• _Document excerpt_
^^^^
Adorable right? Yeah...
Just so cute you wanna pinch those cheeks? Shake her little hand?
Hold the phone....
Now if you are my well known relative or a dear friend and you aren't crawling with cold and flu germs...then by all means...pinch those cheeks (Although Addi is in a biting phase, so don't say I didnt warn you...)
However...if you are a complete stranger behind me in line at Target...guess what???
I'd rather you not touch my baby.
Yeah. That happened. For real.
I'm at the checkout line paying for my Target goodies, Connor at my knees and Addi in her carseat that is attached to the Target buggy. I look up to see a lady smiling and cooing at Addi...no problem. Babies are cute...people get all mushy at babies. As I sign my receipt I look up again and the lady now is shaking Addi's little hand.
Ugh. Really? C'mon.
Non threatenly-like...I look the lady over and just say "Ohhhhkay. Time to go." And whisked her and my son away. A few steps away, I pulled out the antibacterial wipes and wiped Addi's hands.
So now following my little story...here is a Public Service Announcement...usually with public service announcements a celebrity will deliver them...so introducing...
Mary Poppins! (Because she's a nanny and she understands these kinds of things)
"Hello All! Marry Poppins here! Cold and Flu season is fast upon us! That means take good care of yourself! Lots of rest! Spoonfuls of sugar to help your cold medicine go down! Washing your hands and ...hmm..oh yes! Please don't go touching any littles babes with your germy strangers hands! The mums just don't like it! Thats all! Chim chim cheerio!"
Did you enjoy that? ....Thanks Mary!
^^^^
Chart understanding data
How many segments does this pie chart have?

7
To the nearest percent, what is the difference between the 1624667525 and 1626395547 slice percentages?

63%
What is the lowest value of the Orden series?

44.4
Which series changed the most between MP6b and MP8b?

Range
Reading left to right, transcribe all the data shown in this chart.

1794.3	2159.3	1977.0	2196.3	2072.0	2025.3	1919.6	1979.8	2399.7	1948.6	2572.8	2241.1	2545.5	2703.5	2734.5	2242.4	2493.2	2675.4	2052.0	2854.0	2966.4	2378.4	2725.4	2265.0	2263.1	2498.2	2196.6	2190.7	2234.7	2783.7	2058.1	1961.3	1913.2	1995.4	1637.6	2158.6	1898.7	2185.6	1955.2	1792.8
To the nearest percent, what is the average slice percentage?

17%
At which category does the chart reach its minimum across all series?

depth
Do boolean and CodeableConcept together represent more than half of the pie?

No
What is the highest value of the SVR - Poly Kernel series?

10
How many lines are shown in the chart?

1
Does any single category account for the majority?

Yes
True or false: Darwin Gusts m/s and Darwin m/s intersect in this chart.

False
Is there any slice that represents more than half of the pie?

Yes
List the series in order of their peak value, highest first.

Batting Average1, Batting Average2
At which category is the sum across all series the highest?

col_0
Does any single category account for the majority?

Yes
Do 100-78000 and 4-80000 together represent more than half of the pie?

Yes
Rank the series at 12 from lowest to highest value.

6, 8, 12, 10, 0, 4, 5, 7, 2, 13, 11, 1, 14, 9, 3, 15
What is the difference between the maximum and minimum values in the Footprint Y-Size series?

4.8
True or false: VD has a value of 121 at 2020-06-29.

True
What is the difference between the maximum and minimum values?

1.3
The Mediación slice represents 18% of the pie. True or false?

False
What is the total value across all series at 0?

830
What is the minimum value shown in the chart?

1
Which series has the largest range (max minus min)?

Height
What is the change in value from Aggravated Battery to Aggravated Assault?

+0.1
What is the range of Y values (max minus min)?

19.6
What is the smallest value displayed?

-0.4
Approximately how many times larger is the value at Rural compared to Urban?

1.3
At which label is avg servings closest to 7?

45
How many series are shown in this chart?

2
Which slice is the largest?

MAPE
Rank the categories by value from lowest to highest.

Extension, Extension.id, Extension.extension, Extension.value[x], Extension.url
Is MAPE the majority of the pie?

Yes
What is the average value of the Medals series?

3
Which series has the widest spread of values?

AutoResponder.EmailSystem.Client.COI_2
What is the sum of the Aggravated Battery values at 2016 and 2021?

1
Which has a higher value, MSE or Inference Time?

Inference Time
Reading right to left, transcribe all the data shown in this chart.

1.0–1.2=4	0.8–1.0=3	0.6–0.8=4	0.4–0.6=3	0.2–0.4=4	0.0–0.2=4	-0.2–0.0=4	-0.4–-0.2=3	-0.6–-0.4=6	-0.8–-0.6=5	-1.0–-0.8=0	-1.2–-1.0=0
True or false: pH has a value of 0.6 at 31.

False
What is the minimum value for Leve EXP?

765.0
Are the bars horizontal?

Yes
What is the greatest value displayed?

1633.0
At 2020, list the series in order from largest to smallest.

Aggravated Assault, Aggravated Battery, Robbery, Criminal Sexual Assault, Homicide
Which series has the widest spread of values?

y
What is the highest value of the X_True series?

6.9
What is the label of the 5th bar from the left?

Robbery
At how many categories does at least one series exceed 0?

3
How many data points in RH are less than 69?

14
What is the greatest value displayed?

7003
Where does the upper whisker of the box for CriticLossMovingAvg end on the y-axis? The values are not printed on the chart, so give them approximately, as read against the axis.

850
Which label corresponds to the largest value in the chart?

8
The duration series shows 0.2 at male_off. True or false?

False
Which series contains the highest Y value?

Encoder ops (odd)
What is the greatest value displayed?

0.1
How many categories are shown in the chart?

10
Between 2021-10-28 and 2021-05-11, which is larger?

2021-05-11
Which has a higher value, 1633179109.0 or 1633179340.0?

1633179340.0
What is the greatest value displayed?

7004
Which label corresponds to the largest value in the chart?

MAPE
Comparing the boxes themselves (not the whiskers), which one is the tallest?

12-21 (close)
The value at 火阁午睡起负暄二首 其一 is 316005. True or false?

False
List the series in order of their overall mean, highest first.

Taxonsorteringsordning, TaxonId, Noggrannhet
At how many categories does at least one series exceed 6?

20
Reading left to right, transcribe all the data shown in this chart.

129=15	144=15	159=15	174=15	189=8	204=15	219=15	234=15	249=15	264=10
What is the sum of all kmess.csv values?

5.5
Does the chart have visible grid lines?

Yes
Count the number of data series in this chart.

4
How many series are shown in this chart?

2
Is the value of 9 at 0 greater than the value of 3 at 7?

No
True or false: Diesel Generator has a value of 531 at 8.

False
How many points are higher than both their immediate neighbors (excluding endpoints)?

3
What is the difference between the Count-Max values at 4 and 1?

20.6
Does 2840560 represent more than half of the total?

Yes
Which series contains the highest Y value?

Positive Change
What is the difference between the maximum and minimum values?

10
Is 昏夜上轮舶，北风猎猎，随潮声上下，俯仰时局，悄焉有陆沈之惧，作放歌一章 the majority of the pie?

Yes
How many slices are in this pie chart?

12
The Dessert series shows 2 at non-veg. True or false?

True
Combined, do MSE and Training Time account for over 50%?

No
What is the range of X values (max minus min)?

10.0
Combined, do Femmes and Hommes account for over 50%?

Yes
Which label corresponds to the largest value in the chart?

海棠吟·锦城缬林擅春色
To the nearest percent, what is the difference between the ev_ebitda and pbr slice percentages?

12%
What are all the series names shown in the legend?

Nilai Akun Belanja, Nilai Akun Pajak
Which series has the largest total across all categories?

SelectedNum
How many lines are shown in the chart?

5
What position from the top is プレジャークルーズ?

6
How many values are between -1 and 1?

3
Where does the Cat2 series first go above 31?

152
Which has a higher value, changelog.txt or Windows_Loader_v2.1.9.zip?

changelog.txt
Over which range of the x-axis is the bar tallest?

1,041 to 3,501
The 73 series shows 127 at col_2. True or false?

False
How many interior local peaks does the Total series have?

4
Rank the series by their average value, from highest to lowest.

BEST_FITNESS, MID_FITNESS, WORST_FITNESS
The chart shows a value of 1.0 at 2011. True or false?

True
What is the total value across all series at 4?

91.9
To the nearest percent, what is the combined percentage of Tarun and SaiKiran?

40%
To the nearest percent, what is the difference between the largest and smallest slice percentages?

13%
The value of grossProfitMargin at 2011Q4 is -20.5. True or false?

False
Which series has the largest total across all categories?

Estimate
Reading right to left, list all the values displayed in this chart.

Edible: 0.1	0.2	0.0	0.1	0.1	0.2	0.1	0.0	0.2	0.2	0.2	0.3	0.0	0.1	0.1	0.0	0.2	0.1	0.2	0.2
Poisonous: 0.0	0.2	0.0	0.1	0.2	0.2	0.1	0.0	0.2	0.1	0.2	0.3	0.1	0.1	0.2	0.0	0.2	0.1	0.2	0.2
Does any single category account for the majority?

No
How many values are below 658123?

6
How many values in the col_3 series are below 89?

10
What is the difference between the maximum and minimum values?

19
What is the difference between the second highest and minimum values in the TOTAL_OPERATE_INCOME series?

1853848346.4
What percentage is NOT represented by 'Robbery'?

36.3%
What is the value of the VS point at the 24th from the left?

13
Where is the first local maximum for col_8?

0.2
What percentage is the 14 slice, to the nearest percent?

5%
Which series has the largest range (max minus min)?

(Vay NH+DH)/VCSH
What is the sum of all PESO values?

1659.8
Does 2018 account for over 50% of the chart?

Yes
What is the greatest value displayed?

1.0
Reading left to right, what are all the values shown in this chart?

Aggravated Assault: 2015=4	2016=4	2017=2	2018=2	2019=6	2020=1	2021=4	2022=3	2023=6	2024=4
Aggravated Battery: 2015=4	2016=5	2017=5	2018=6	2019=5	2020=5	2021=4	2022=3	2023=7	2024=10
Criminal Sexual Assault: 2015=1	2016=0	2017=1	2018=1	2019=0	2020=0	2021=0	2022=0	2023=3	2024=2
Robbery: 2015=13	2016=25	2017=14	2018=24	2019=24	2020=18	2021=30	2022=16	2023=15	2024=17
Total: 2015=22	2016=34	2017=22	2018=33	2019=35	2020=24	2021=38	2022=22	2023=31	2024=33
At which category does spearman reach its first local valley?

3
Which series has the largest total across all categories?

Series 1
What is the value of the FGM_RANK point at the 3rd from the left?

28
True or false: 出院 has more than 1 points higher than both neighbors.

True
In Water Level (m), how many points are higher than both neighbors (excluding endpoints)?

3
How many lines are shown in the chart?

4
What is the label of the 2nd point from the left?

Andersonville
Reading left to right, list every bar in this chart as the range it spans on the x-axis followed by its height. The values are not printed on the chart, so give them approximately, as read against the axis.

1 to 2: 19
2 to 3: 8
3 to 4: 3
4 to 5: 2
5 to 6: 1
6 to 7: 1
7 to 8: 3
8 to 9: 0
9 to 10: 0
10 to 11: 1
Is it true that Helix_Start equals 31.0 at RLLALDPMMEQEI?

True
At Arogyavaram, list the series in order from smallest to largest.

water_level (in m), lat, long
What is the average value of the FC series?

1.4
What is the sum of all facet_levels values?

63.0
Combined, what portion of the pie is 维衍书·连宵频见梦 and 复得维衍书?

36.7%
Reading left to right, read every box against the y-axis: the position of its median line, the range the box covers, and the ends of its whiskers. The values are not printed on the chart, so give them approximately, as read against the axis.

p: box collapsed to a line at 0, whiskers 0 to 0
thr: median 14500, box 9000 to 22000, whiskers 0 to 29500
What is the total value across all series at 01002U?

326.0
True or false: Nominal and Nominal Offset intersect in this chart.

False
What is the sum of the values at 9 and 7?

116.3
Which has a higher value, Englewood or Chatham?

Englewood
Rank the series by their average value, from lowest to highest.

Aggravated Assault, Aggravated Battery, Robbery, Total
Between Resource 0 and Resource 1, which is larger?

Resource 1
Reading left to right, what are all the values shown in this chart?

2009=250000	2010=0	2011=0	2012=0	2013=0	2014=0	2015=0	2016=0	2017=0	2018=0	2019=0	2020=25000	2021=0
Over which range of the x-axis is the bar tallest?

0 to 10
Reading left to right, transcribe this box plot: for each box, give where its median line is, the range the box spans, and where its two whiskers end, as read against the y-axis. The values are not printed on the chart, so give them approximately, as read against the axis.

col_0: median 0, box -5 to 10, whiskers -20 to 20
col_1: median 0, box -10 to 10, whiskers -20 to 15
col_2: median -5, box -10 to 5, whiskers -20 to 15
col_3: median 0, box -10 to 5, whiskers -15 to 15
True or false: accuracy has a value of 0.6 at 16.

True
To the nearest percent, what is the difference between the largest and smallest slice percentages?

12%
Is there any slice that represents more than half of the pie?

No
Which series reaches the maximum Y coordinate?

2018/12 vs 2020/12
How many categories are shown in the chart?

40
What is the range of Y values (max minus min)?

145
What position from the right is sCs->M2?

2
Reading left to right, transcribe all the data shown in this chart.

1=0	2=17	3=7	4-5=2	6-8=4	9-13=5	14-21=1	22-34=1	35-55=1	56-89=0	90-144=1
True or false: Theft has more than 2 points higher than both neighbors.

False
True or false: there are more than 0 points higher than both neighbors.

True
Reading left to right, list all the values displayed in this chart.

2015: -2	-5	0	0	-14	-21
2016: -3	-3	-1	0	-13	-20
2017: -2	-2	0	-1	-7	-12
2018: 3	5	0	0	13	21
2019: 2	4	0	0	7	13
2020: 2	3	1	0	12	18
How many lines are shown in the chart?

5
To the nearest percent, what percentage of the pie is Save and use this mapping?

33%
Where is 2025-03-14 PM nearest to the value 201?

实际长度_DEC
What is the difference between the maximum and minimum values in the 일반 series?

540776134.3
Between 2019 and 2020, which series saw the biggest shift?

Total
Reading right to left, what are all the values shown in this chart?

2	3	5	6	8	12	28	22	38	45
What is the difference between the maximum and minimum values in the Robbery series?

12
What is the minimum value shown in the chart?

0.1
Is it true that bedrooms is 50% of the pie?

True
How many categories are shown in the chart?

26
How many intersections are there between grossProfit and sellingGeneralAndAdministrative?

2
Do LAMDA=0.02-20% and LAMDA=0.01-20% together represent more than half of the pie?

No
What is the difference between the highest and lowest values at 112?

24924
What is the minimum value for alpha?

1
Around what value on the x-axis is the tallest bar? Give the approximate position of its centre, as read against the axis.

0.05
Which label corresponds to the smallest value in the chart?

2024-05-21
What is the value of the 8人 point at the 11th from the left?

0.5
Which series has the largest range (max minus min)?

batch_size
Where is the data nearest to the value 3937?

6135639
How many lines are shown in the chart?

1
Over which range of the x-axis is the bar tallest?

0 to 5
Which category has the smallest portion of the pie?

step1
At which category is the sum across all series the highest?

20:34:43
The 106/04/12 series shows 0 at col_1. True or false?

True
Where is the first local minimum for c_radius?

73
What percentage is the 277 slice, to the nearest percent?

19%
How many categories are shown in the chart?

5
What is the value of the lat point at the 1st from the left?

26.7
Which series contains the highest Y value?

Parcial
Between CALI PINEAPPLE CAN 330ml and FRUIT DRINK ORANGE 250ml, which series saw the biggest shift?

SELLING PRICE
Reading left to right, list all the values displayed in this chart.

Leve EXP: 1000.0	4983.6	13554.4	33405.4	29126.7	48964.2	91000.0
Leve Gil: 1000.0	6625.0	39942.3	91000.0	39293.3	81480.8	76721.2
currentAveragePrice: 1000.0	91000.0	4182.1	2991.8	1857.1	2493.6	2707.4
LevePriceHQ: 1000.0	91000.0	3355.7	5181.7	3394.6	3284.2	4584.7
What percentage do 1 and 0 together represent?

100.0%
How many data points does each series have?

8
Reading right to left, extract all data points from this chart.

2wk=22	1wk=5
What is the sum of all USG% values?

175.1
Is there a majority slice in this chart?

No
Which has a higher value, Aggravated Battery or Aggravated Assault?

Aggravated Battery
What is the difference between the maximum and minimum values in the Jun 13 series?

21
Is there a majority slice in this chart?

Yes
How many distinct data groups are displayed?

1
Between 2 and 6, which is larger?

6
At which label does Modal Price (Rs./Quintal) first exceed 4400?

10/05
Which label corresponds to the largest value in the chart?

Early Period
^^^^
• _What the exercise asks_
Please reproduce the blog post word for word, beginning at the words "I'm at the checkout" and stopping after "Ugh. Really? C'mon.".

• _Solution for this exercise_
I'm at the checkout line paying for my Target goodies, Connor at my knees and Addi in her carseat that is attached to the Target buggy. I look up to see a lady smiling and cooing at Addi...no problem. Babies are cute...people get all mushy at babies. As I sign my receipt I look up again and the lady now is shaking Addi's little hand.
Ugh. Really? C'mon.